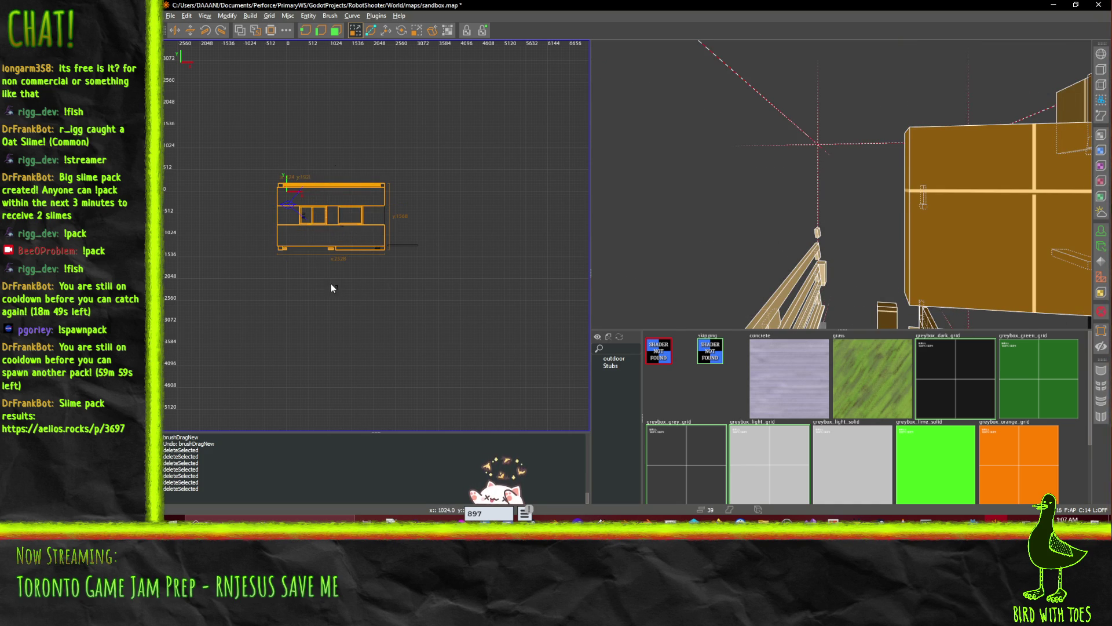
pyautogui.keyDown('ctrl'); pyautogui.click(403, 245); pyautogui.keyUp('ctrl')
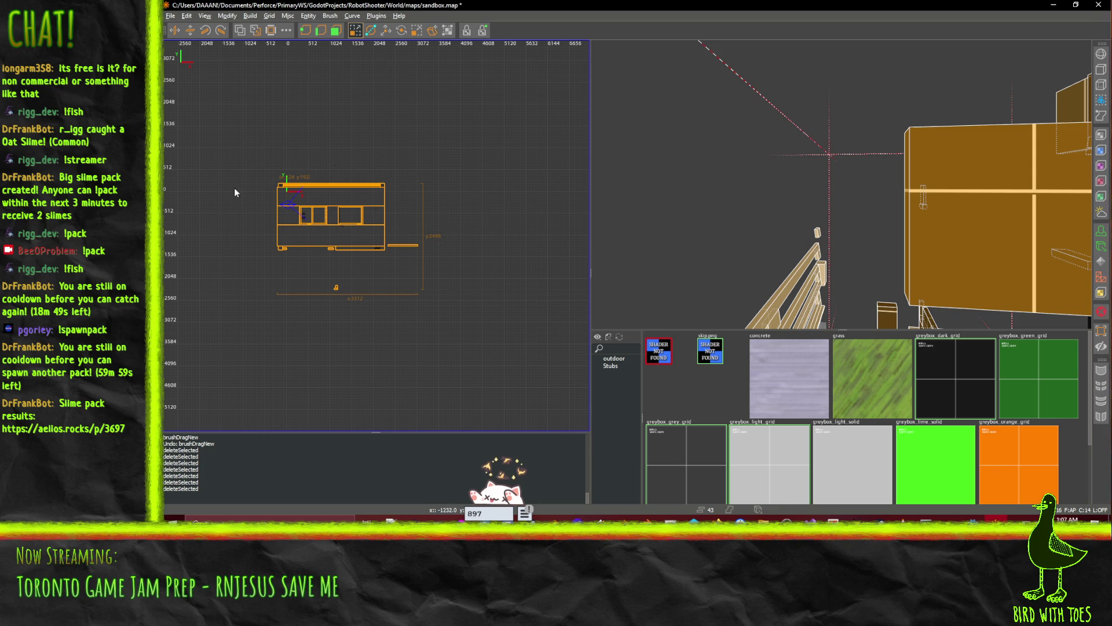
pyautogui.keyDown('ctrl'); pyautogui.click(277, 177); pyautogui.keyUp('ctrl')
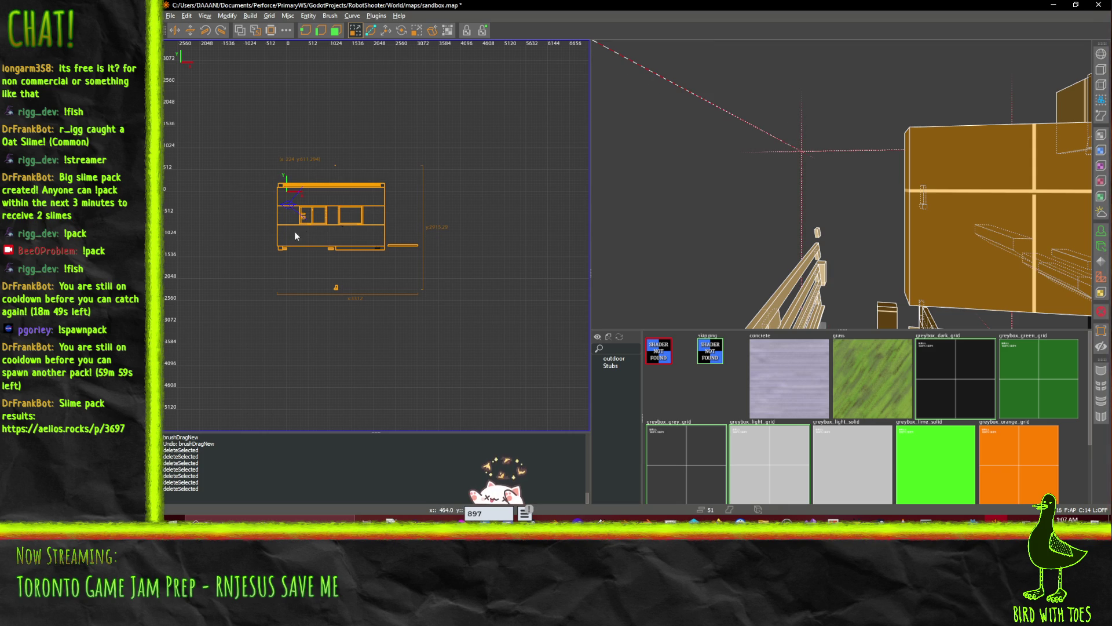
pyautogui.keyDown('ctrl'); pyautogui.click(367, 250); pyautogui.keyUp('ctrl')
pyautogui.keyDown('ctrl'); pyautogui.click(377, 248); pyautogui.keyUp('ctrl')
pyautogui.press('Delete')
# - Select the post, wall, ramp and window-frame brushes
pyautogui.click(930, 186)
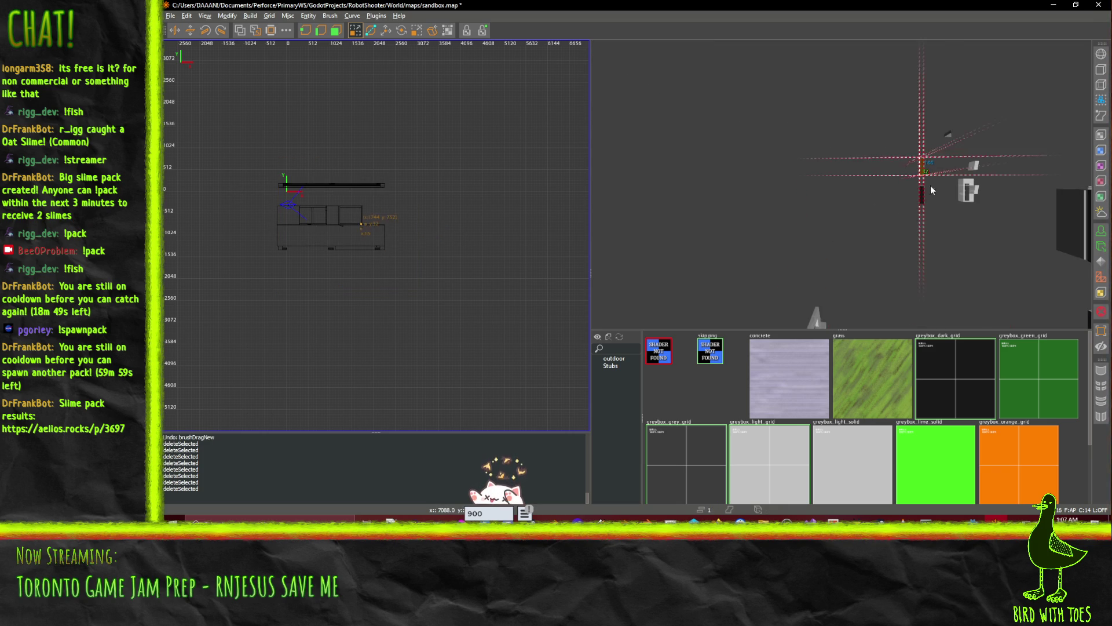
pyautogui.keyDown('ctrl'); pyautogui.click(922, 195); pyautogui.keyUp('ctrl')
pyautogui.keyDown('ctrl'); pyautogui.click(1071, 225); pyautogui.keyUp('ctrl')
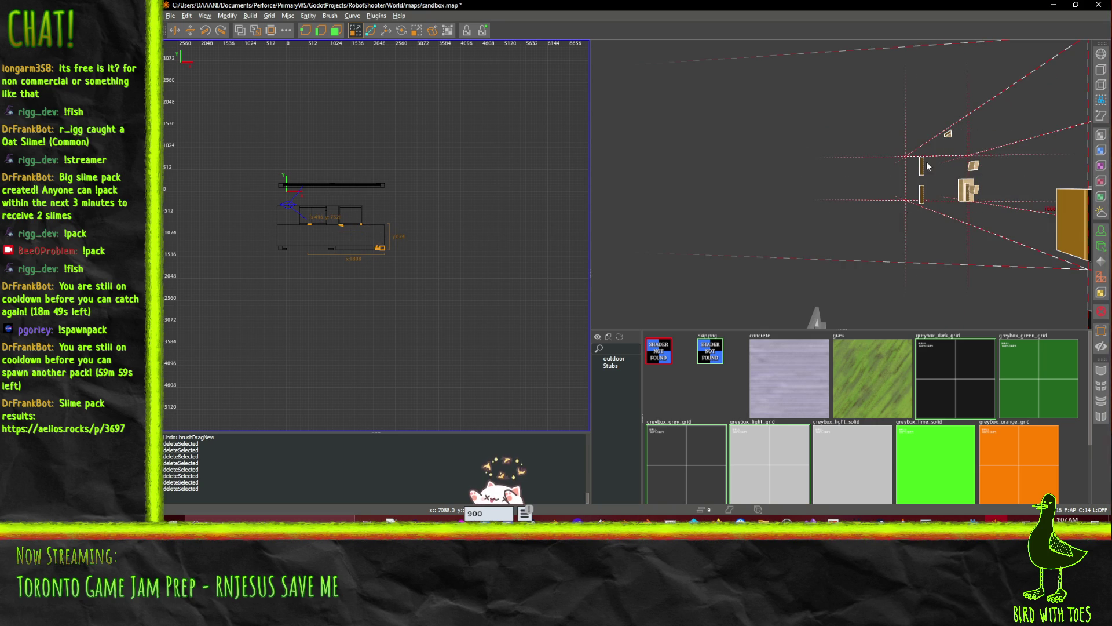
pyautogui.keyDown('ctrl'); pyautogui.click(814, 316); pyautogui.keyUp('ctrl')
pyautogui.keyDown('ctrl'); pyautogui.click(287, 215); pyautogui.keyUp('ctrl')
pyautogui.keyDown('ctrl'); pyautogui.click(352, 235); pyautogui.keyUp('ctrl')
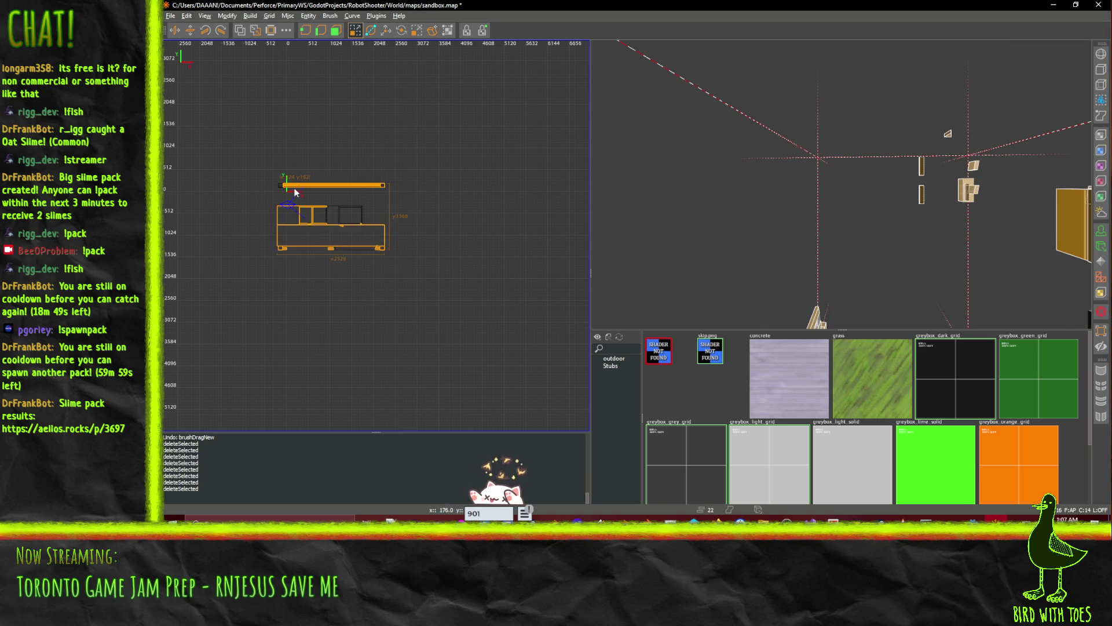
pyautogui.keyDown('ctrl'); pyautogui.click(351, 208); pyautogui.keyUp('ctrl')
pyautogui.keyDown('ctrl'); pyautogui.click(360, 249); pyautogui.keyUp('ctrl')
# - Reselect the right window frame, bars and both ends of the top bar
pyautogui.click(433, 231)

> BRIEF
In the records above, find the line that contains "pyautogui.keyDown('ctrl'); pyautogui.click(277, 177);", then write it out along with every line after it, exactly, through the last one. Leave the pictures out.

> FINISHED EXERCISE
pyautogui.keyDown('ctrl'); pyautogui.click(277, 177); pyautogui.keyUp('ctrl')
pyautogui.keyDown('ctrl'); pyautogui.click(367, 250); pyautogui.keyUp('ctrl')
pyautogui.keyDown('ctrl'); pyautogui.click(377, 248); pyautogui.keyUp('ctrl')
pyautogui.press('Delete')
# - Select the post, wall, ramp and window-frame brushes
pyautogui.click(930, 186)
pyautogui.keyDown('ctrl'); pyautogui.click(922, 195); pyautogui.keyUp('ctrl')
pyautogui.keyDown('ctrl'); pyautogui.click(1071, 225); pyautogui.keyUp('ctrl')
pyautogui.keyDown('ctrl'); pyautogui.click(814, 316); pyautogui.keyUp('ctrl')
pyautogui.keyDown('ctrl'); pyautogui.click(287, 215); pyautogui.keyUp('ctrl')
pyautogui.keyDown('ctrl'); pyautogui.click(352, 235); pyautogui.keyUp('ctrl')
pyautogui.keyDown('ctrl'); pyautogui.click(351, 208); pyautogui.keyUp('ctrl')
pyautogui.keyDown('ctrl'); pyautogui.click(360, 249); pyautogui.keyUp('ctrl')
# - Reselect the right window frame, bars and both ends of the top bar
pyautogui.click(433, 231)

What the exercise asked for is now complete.